There were rumors that Ohio's primary was postponed, then word came out that a judge denied a motion from the governor of Ohio, now the state's health director stepped in to close the polls.

Health Director Dr. Amy Acton has ordered the polls in the state of Ohio to be closed as a health emergency ahead of Tuesday's primary, announced by Gov. Mike DeWine late Monday night. 

"During this time when we face an unprecedented public health crisis, to conduct an election tomorrow would force poll workers and voters to place themselves at an unacceptable health risk of contracting coronavirus," DeWine said in a statement

Acton's order is the conclusion of a long day regarding the status of Tuesday's primary.

In Monday’s press conference, DeWine ordered more businesses close at the end of the business day as well as proposing the postponement of the primary.

DeWine ordered the closing of gyms, fitness centers, recreation centers, bowling alleys, indoor water parks, movie theaters and trampoline parks across the state until further notice. This took effect at the close of business.

In addition, a lawsuit was filed to postpone the election until June 2. In the meantime, voters would still be able to request absentee ballots. That decision was up to Ohio Judge Richard Frye. So far, Auglaize County has received 1,347 absentee ballots.

“Tomorrow’s in-person voting cannot conform to these CDC guidelines,” DeWine added in the press conference.

The governor and secretary of state had supported the lawsuit by voters seeking a delay, in the hope that the outbreak subsides by then. Frye ruled against the motion Monday night because he didn't want to rewrite the law, The Columbus Dispatch reported. 

DeWine reiterated that people 65 and older should not leave their homes, as well as those who are medically at-risk. DeWine added those guidelines include women who are pregnant.

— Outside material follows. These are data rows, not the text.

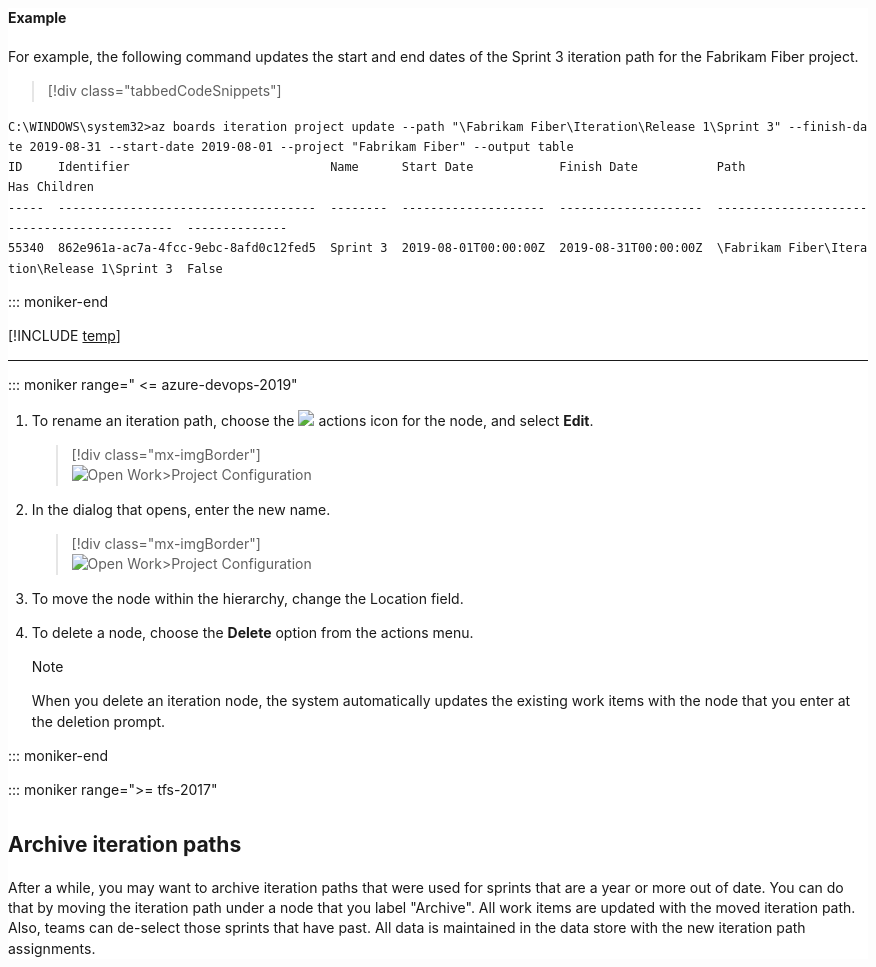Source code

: #### Example

For example, the following command updates the start and end dates of the Sprint 3 iteration path for the Fabrikam Fiber project.

> [!div class="tabbedCodeSnippets"]

```CLI
C:\WINDOWS\system32>az boards iteration project update --path "\Fabrikam Fiber\Iteration\Release 1\Sprint 3" --finish-date 2019-08-31 --start-date 2019-08-01 --project "Fabrikam Fiber" --output table
ID     Identifier                            Name      Start Date            Finish Date           Path                                          Has Children
-----  ------------------------------------  --------  --------------------  --------------------  --------------------------------------------  --------------
55340  862e961a-ac7a-4fcc-9ebc-8afd0c12fed5  Sprint 3  2019-08-01T00:00:00Z  2019-08-31T00:00:00Z  \Fabrikam Fiber\Iteration\Release 1\Sprint 3  False

```

::: moniker-end

[!INCLUDE [temp](../../includes/note-cli-not-supported.md)]

---

::: moniker range=" <= azure-devops-2019"

1. To rename an iteration path, choose the ![ ](../../media/icons/actions-icon.png) actions icon for the node, and select **Edit**.

   > [!div class="mx-imgBorder"]  
   > ![Open Work>Project Configuration](media/iterations/edit-iteration-path.png)

2. In the dialog that opens, enter the new name.

   > [!div class="mx-imgBorder"]  
   > ![Open Work>Project Configuration](media/iterations/edit-iteration-path-dialog.png)

3. To move the node within the hierarchy, change the Location field.

4. To delete a node, choose the **Delete** option from the actions menu.

   > [!NOTE]  
   > When you delete an iteration node, the system automatically updates the existing work items with the node that you enter at the deletion prompt.

::: moniker-end

::: moniker range=">= tfs-2017"

## Archive iteration paths

After a while, you may want to archive iteration paths that were used for sprints that are a year or more out of date. You can do that by moving the iteration path under a node that you label "Archive". All work items are updated with the moved iteration path. Also, teams can de-select those sprints that have past. All data is maintained in the data store with the new iteration path assignments.


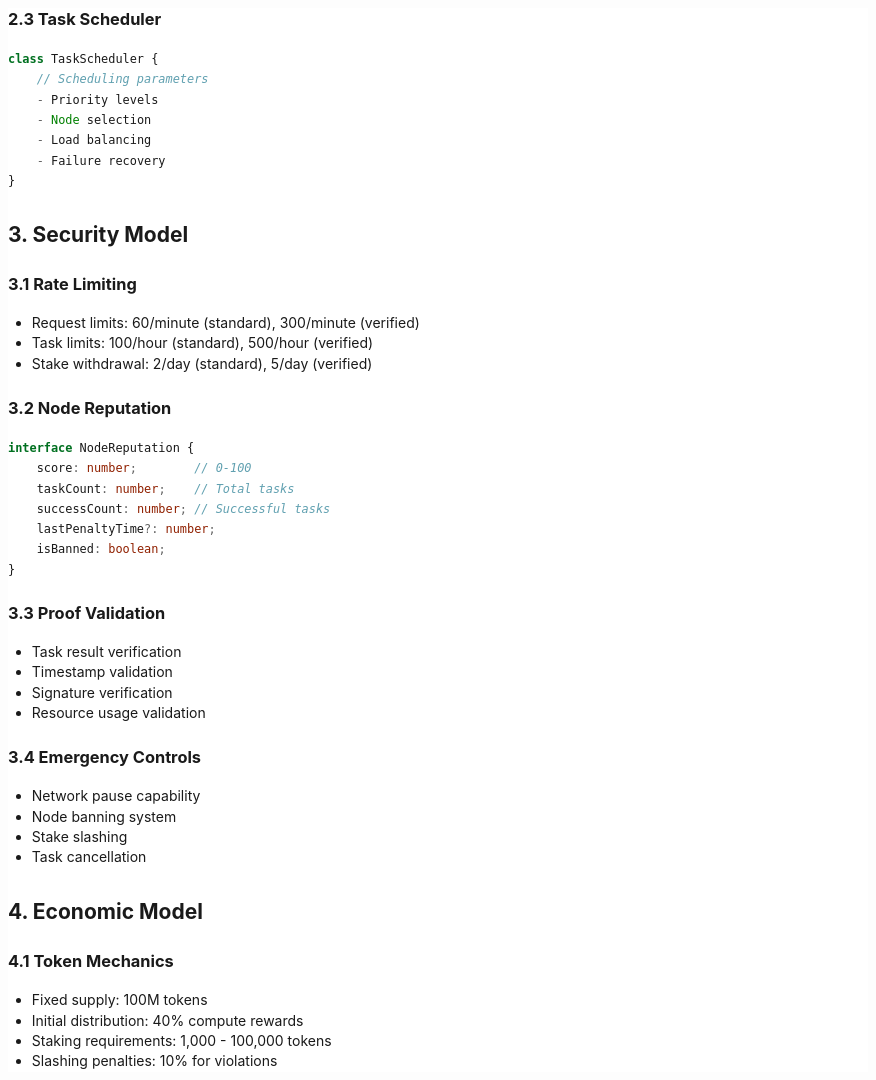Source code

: ### 2.3 Task Scheduler
```typescript
class TaskScheduler {
    // Scheduling parameters
    - Priority levels
    - Node selection
    - Load balancing
    - Failure recovery
}
```

## 3. Security Model

### 3.1 Rate Limiting
- Request limits: 60/minute (standard), 300/minute (verified)
- Task limits: 100/hour (standard), 500/hour (verified)
- Stake withdrawal: 2/day (standard), 5/day (verified)

### 3.2 Node Reputation
```typescript
interface NodeReputation {
    score: number;        // 0-100
    taskCount: number;    // Total tasks
    successCount: number; // Successful tasks
    lastPenaltyTime?: number;
    isBanned: boolean;
}
```

### 3.3 Proof Validation
- Task result verification
- Timestamp validation
- Signature verification
- Resource usage validation

### 3.4 Emergency Controls
- Network pause capability
- Node banning system
- Stake slashing
- Task cancellation

## 4. Economic Model

### 4.1 Token Mechanics
- Fixed supply: 100M tokens
- Initial distribution: 40% compute rewards
- Staking requirements: 1,000 - 100,000 tokens
- Slashing penalties: 10% for violations
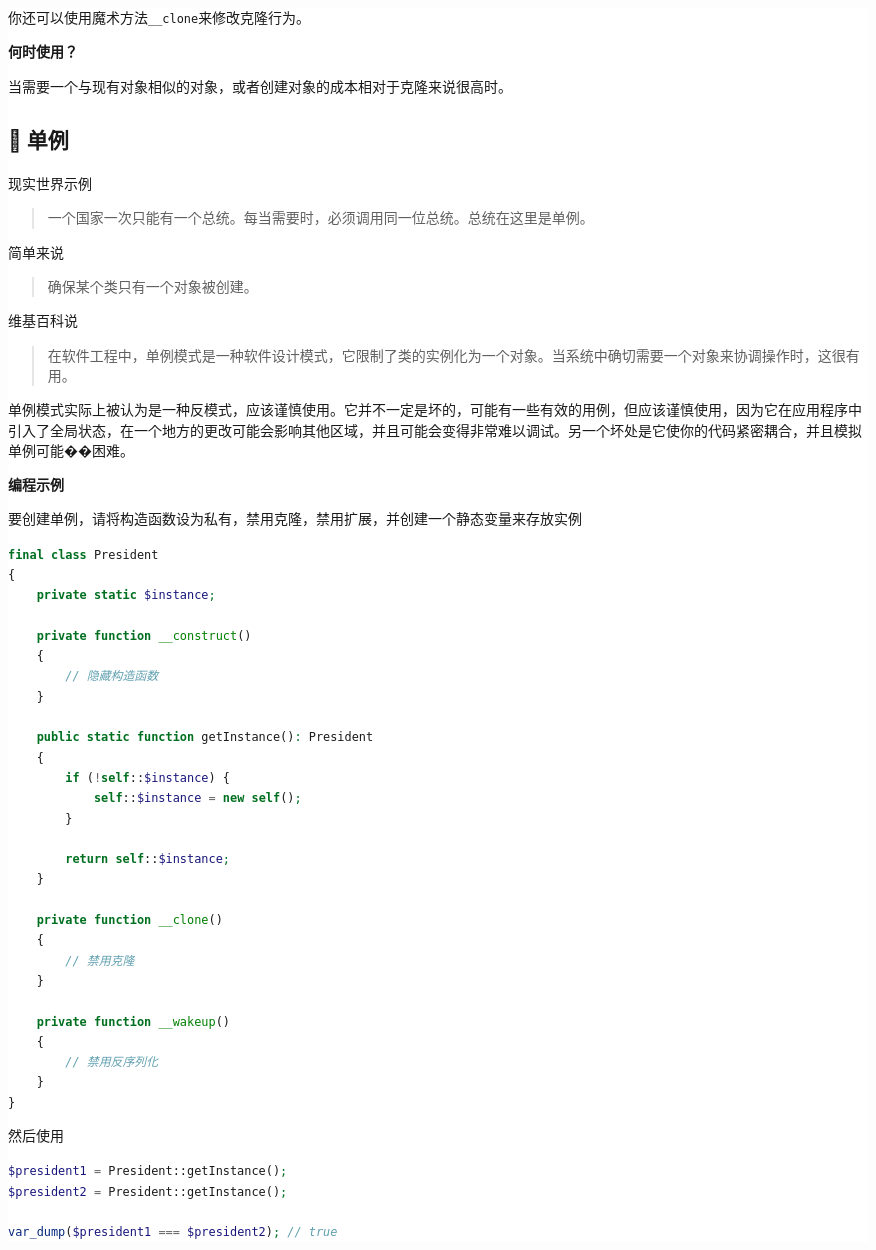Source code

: 你还可以使用魔术方法`__clone`来修改克隆行为。

**何时使用？**

当需要一个与现有对象相似的对象，或者创建对象的成本相对于克隆来说很高时。

💍 单例
------------
现实世界示例
> 一个国家一次只能有一个总统。每当需要时，必须调用同一位总统。总统在这里是单例。

简单来说
> 确保某个类只有一个对象被创建。

维基百科说
> 在软件工程中，单例模式是一种软件设计模式，它限制了类的实例化为一个对象。当系统中确切需要一个对象来协调操作时，这很有用。

单例模式实际上被认为是一种反模式，应该谨慎使用。它并不一定是坏的，可能有一些有效的用例，但应该谨慎使用，因为它在应用程序中引入了全局状态，在一个地方的更改可能会影响其他区域，并且可能会变得非常难以调试。另一个坏处是它使你的代码紧密耦合，并且模拟单例可能��困难。

**编程示例**

要创建单例，请将构造函数设为私有，禁用克隆，禁用扩展，并创建一个静态变量来存放实例
```php
final class President
{
    private static $instance;

    private function __construct()
    {
        // 隐藏构造函数
    }

    public static function getInstance(): President
    {
        if (!self::$instance) {
            self::$instance = new self();
        }

        return self::$instance;
    }

    private function __clone()
    {
        // 禁用克隆
    }

    private function __wakeup()
    {
        // 禁用反序列化
    }
}
```
然后使用
```php
$president1 = President::getInstance();
$president2 = President::getInstance();

var_dump($president1 === $president2); // true
```
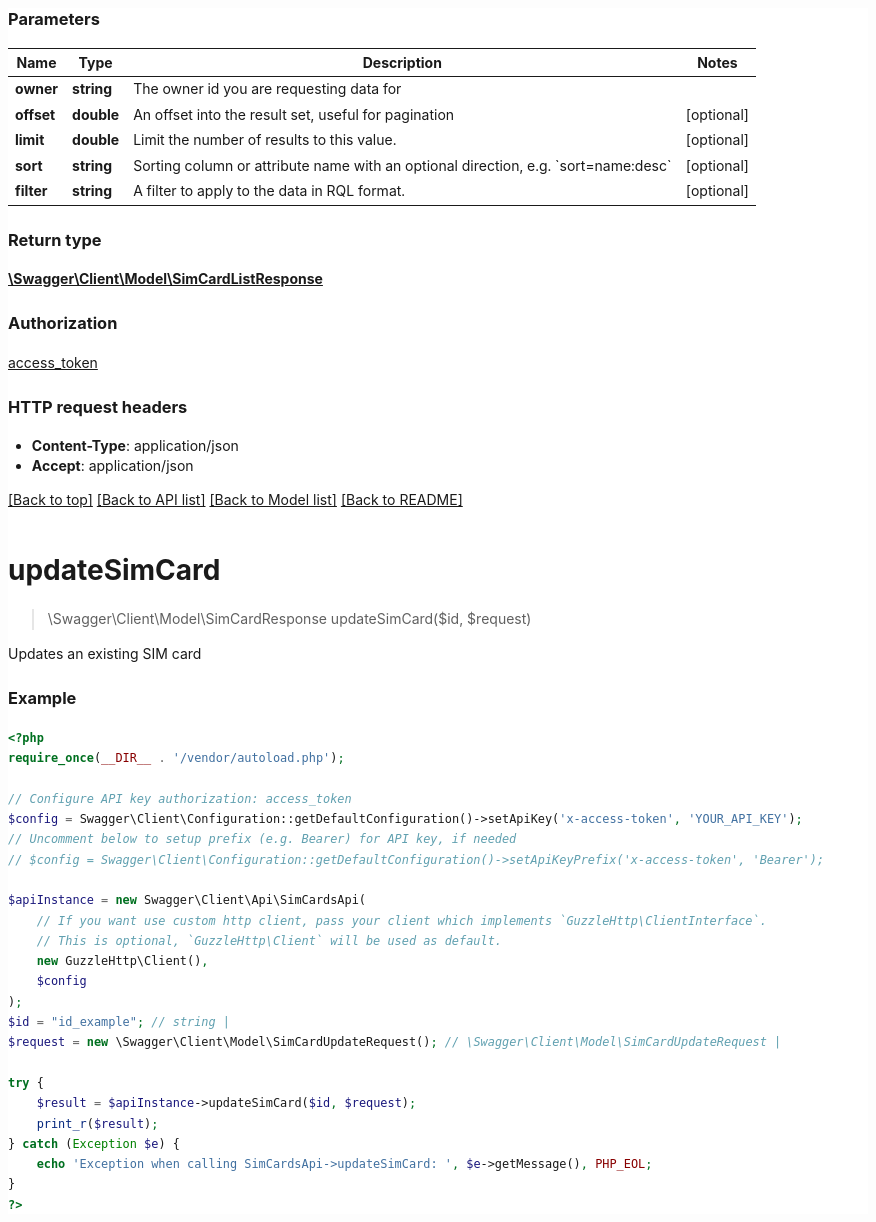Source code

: ### Parameters

Name | Type | Description  | Notes
------------- | ------------- | ------------- | -------------
 **owner** | **string**| The owner id you are requesting data for |
 **offset** | **double**| An offset into the result set, useful for pagination | [optional]
 **limit** | **double**| Limit the number of results to this value. | [optional]
 **sort** | **string**| Sorting column or attribute name with an optional direction, e.g. &#x60;sort&#x3D;name:desc&#x60; | [optional]
 **filter** | **string**| A filter to apply to the data in RQL format. | [optional]

### Return type

[**\Swagger\Client\Model\SimCardListResponse**](../Model/SimCardListResponse.md)

### Authorization

[access_token](../../README.md#access_token)

### HTTP request headers

 - **Content-Type**: application/json
 - **Accept**: application/json

[[Back to top]](#) [[Back to API list]](../../README.md#documentation-for-api-endpoints) [[Back to Model list]](../../README.md#documentation-for-models) [[Back to README]](../../README.md)

# **updateSimCard**
> \Swagger\Client\Model\SimCardResponse updateSimCard($id, $request)



Updates an existing SIM card

### Example
```php
<?php
require_once(__DIR__ . '/vendor/autoload.php');

// Configure API key authorization: access_token
$config = Swagger\Client\Configuration::getDefaultConfiguration()->setApiKey('x-access-token', 'YOUR_API_KEY');
// Uncomment below to setup prefix (e.g. Bearer) for API key, if needed
// $config = Swagger\Client\Configuration::getDefaultConfiguration()->setApiKeyPrefix('x-access-token', 'Bearer');

$apiInstance = new Swagger\Client\Api\SimCardsApi(
    // If you want use custom http client, pass your client which implements `GuzzleHttp\ClientInterface`.
    // This is optional, `GuzzleHttp\Client` will be used as default.
    new GuzzleHttp\Client(),
    $config
);
$id = "id_example"; // string | 
$request = new \Swagger\Client\Model\SimCardUpdateRequest(); // \Swagger\Client\Model\SimCardUpdateRequest | 

try {
    $result = $apiInstance->updateSimCard($id, $request);
    print_r($result);
} catch (Exception $e) {
    echo 'Exception when calling SimCardsApi->updateSimCard: ', $e->getMessage(), PHP_EOL;
}
?>
```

“My recommendation, after talking with the secretary of state talking with the lieutenant governor, that voting day extended until June 2,” DeWine said. “People will not have to choose between their constitutional rights and I believe when we look back on this, we'll be happy we did this. The votes that have already been cast will still be counted - and this recommendation would allow others to vote in the future.”

DeWine said he does not have the power to order the change, but some affected voters will file a lawsuit asking a judge to order it given the danger they would face if they had to go to the polls. 

“We should not force them to make that choice,” DeWine said. "Absentee balloting would continue during the interim."

Georgia already postponed next week's primary, and Louisiana has postponed its scheduled April 4 primary. Florida, Illinois and Arizona's governors' offices said they were pushing forward with Tuesday's voting, even though they are losing polling sites and workers.

Officials in the states have said they are making preparations to ensure the safety of voters, even as concerns mounted that there will not be enough poll workers in some precincts and voters will be confused after polling places in nursing homes were moved to other locations.

Elsewhere, Georgia, Kentucky and Louisiana have postponed their scheduled primaries.